Text me the data: Generating Ground Pressure Sequence from Textual Descriptions for HAR
Lala Shakti Swarup Ray, Bo Zhou, Sungho Suh, Lars Krupp, Vitor Fortes Rey, Paul Lukowicz
TL;DR
High-quality ground pressure data for HAR is costly to collect. The authors present Text-to-Pressure (T2P), a framework that discretizes pressure maps with a VQ-VAE and uses a text-conditioned autoregressive transformer to generate pressure sequences from textual activity descriptions, leveraging CLIP embeddings and a multi-stage data synthesis pipeline (GPT-4, T2M-GPT, SinMDM, joint2SMPL, PresSim) to produce 86,400 frames from 240 descriptions.

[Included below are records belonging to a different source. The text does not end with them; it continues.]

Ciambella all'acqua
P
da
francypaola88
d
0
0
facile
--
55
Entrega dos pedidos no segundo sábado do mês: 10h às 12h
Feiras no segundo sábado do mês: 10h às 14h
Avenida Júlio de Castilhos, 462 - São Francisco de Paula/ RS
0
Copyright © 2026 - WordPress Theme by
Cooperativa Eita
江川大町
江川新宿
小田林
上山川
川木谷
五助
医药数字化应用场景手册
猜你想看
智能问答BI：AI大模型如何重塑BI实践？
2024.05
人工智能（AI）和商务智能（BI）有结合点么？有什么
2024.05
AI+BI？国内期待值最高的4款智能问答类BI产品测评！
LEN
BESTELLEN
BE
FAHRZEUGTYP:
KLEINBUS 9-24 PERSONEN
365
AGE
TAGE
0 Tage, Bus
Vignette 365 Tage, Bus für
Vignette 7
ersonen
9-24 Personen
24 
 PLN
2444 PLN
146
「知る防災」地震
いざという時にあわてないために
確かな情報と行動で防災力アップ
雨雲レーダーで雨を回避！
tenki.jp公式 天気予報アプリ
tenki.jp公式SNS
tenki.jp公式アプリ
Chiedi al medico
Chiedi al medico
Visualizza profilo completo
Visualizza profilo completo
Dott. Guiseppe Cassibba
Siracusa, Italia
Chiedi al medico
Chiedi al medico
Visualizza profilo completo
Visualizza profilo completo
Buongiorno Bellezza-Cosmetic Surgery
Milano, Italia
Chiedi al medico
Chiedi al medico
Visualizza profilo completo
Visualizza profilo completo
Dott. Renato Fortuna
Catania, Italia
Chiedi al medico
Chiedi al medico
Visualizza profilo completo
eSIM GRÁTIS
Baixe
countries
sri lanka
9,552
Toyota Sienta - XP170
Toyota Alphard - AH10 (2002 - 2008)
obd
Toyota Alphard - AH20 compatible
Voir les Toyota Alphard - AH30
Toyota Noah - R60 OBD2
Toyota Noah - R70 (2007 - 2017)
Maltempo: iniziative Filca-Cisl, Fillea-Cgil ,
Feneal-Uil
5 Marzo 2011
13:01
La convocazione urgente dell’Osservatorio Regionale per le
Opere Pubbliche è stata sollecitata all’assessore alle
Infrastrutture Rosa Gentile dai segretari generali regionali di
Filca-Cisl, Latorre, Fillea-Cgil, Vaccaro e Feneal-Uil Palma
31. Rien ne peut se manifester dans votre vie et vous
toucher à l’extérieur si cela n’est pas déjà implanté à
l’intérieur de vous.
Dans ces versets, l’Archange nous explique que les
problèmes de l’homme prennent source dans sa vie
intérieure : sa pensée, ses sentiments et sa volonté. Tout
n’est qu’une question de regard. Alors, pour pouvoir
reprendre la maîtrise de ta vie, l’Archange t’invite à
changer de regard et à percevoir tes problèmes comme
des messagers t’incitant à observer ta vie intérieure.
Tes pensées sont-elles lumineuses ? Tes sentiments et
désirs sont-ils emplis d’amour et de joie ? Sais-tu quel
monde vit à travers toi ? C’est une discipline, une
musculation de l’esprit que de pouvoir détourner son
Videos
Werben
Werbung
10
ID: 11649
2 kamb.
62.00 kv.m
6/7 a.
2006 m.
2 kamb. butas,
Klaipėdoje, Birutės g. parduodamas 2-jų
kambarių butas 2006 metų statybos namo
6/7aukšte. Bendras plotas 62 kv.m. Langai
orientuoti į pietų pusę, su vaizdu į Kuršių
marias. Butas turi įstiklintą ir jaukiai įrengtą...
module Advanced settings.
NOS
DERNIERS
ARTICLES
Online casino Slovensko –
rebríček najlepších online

Key contributions include a scalable text-to-pressure data generation method, a large synthetic dataset, and validation on real pressure data showing that combining synthetic and real data improves HAR macro F1 by about $5.9\%$; the approach achieves strong text-pressure consistency with $R^2=0.722$, $R^2_{bin}=0.892$, and $FID=1.83$. The work demonstrates the practicality of generating sensor data from textual descriptions and suggests applicability to other sensor modalities, enabling more robust HAR without exclusive reliance on costly ground-truth collection.
Abstract
In human activity recognition (HAR), the availability of substantial ground truth is necessary for training efficient models. However, acquiring ground pressure data through physical sensors itself can be cost-prohibitive, time-consuming. To address this critical need, we introduce Text-to-Pressure (T2P), a framework designed to generate extensive ground pressure sequences from textual descriptions of human activities using deep learning techniques. We show that the combination of vector quantization of sensor data along with simple text conditioned auto regressive strategy allows us to obtain high-quality generated pressure sequences from textual descriptions with the help of discrete latent correlation between text and pressure maps. We achieved comparable performance on the consistency between text and generated motion with an R squared value of 0.722, Masked R squared value of 0.892, and FID score of 1.83. Additionally, we trained a HAR model with the the synthesized data and evaluated it on pressure dynamics collected by a real pressure sensor which is on par with a model trained on only real data. Combining both real and synthesized training data increases the overall macro F1 score by 5.9 percent.